- [WORK REQUIRED] Your answer should be every line below that includes the word "them".

- [Source texts of formatted documents]
──────────────────────────────

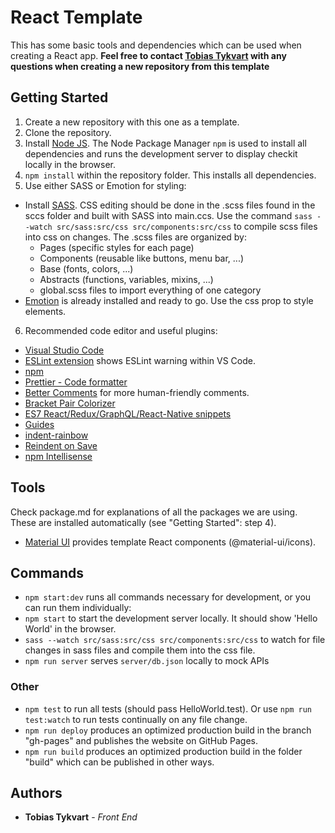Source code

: # React Template

This has some basic tools and dependencies which can be used when creating a React app.
**Feel free to contact [Tobias Tykvart](https://github.com/tobiastykvart) with any questions when creating a new repository from this template**

## Getting Started

1. Create a new repository with this one as a template.
2. Clone the repository.
3. Install [Node JS](https://nodejs.org/en/about/). The Node Package Manager `npm` is used to install all dependencies and runs the development server to display checkit locally in the browser.
4. `npm install` within the repository folder. This installs all dependencies.
5. Use either SASS or Emotion for styling:

- Install [SASS](https://sass-lang.com/). CSS editing should be done in the .scss files found in the sccs folder and built with SASS into main.ccs. Use the command `sass --watch src/sass:src/css src/components:src/css` to compile scss files into css on changes. The .scss files are organized by:
  - Pages (specific styles for each page)
  - Components (reusable like buttons, menu bar, ...)
  - Base (fonts, colors, ...)
  - Abstracts (functions, variables, mixins, ...)
  - global.scss files to import everything of one category
- [Emotion](https://emotion.sh/docs/introduction) is already installed and ready to go. Use the css prop to style elements.

6. Recommended code editor and useful plugins:

- [Visual Studio Code](https://code.visualstudio.com/)
- [ESLint extension](https://marketplace.visualstudio.com/items?itemName=dbaeumer.vscode-eslint) shows ESLint warning within VS Code.
- [npm](https://marketplace.visualstudio.com/items?itemName=eg2.vscode-npm-script)
- [Prettier - Code formatter](https://marketplace.visualstudio.com/items?itemName=esbenp.prettier-vscode)
- [Better Comments](https://marketplace.visualstudio.com/items?itemName=aaron-bond.better-comments) for more human-friendly comments.
- [Bracket Pair Colorizer](https://marketplace.visualstudio.com/items?itemName=CoenraadS.bracket-pair-colorizer)
- [ES7 React/Redux/GraphQL/React-Native snippets](https://marketplace.visualstudio.com/items?itemName=dsznajder.es7-react-js-snippets)
- [Guides](https://marketplace.visualstudio.com/items?itemName=spywhere.guides)
- [indent-rainbow](https://marketplace.visualstudio.com/items?itemName=oderwat.indent-rainbow)
- [Reindent on Save](https://marketplace.visualstudio.com/items?itemName=adadevelopersacademy.reindent-on-save)
- [npm Intellisense](https://marketplace.visualstudio.com/items?itemName=christian-kohler.npm-intellisense])

## Tools

Check package.md for explanations of all the packages we are using. These are installed automatically (see "Getting Started": step 4).

- [Material UI](https://material-ui.com/) provides template React components (@material-ui/icons).

## Commands

- `npm start:dev` runs all commands necessary for development, or you can run them individually:
- `npm start` to start the development server locally. It should show 'Hello World' in the browser.
- `sass --watch src/sass:src/css src/components:src/css` to watch for file changes in sass files and compile them into the css file.
- `npm run server` serves `server/db.json` locally to mock APIs

### Other

- `npm test` to run all tests (should pass HelloWorld.test). Or use `npm run test:watch` to run tests continually on any file change.
- `npm run deploy` produces an optimized production build in the branch "gh-pages" and publishes the website on GitHub Pages.
- `npm run build` produces an optimized production build in the folder "build" which can be published in other ways.

## Authors

- **Tobias Tykvart** - _Front End_
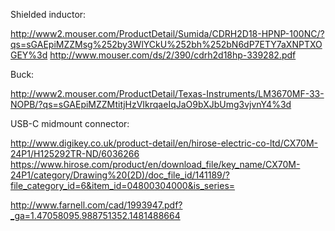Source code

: Shielded inductor:

http://www2.mouser.com/ProductDetail/Sumida/CDRH2D18-HPNP-100NC/?qs=sGAEpiMZZMsg%252by3WlYCkU%252bh%252bN6dP7ETY7aXNPTXOGEY%3d
http://www.mouser.com/ds/2/390/cdrh2d18hp-339282.pdf

Buck:

http://www2.mouser.com/ProductDetail/Texas-Instruments/LM3670MF-33-NOPB/?qs=sGAEpiMZZMtitjHzVIkrqaeIqJaO9bXJbUmg3vjvnY4%3d

USB-C midmount connector:

http://www.digikey.co.uk/product-detail/en/hirose-electric-co-ltd/CX70M-24P1/H125292TR-ND/6036266
https://www.hirose.com/product/en/download_file/key_name/CX70M-24P1/category/Drawing%20(2D)/doc_file_id/141189/?file_category_id=6&item_id=04800304000&is_series=

http://www.farnell.com/cad/1993947.pdf?_ga=1.47058095.988751352.1481488664
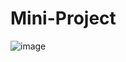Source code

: # Mini-Project
![image](https://github.com/Hiren1604/Mini-Project/assets/161607479/7c30f5a9-586a-4d61-aaaa-1c170ce9484a)
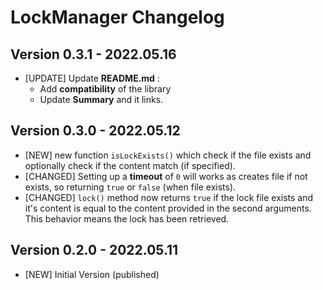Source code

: # LockManager Changelog

## Version 0.3.1 - 2022.05.16

* [UPDATE] Update **README.md** :
    - Add **compatibility** of the library
    - Update **Summary** and it links.



## Version 0.3.0 - 2022.05.12

* [NEW] new function ``isLockExists()`` which check if the file exists and
optionally check if the content match (if specified).
* [CHANGED] Setting up a **timeout** of `0` will works as creates file if not exists,
so returning ``true`` or `false` (when file exists).
* [CHANGED] ``lock()`` method now returns `true` if the lock file exists and
it's content is equal to the content provided in the second arguments.
This behavior means the lock has been retrieved.



## Version 0.2.0 - 2022.05.11

* [NEW] Initial Version (published)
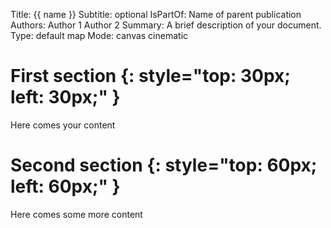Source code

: Title:      {{ name }}
Subtitle:   optional
IsPartOf:   Name of parent publication
Authors:    Author 1
            Author 2
Summary:    A brief description of your document.
Type:       default 
            map
Mode:       canvas
            cinematic

# First section {: style="top: 30px; left: 30px;" }

Here comes your content

# Second section {: style="top: 60px; left: 60px;" }

Here comes some more content
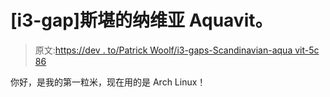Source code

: # [i3-gap]斯堪的纳维亚 Aquavit。

> 原文:[https://dev . to/Patrick Woolf/i3-gaps-Scandinavian-aqua vit-5c 86](https://dev.to/patrickwoolf/i3-gaps-scandinavian-aquavit-5c86)

你好，是我的第一粒米，现在用的是 Arch Linux！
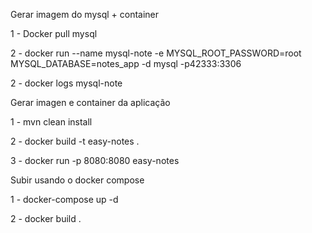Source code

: Gerar imagem do mysql + container

1 - Docker pull mysql

2 - docker run --name mysql-note -e MYSQL_ROOT_PASSWORD=root MYSQL_DATABASE=notes_app -d mysql -p42333:3306

2 - docker logs mysql-note

Gerar imagen e container da aplicação

1  - mvn clean install

2 - docker build -t easy-notes .

3 - docker run -p 8080:8080 easy-notes

Subir usando o docker compose 

1 - docker-compose up -d

2 - docker build .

──────────────────────────────

- [SOLUTION]
- `npm start:dev` runs all commands necessary for development, or you can run them individually:
- `sass --watch src/sass:src/css src/components:src/css` to watch for file changes in sass files and compile them into the css file.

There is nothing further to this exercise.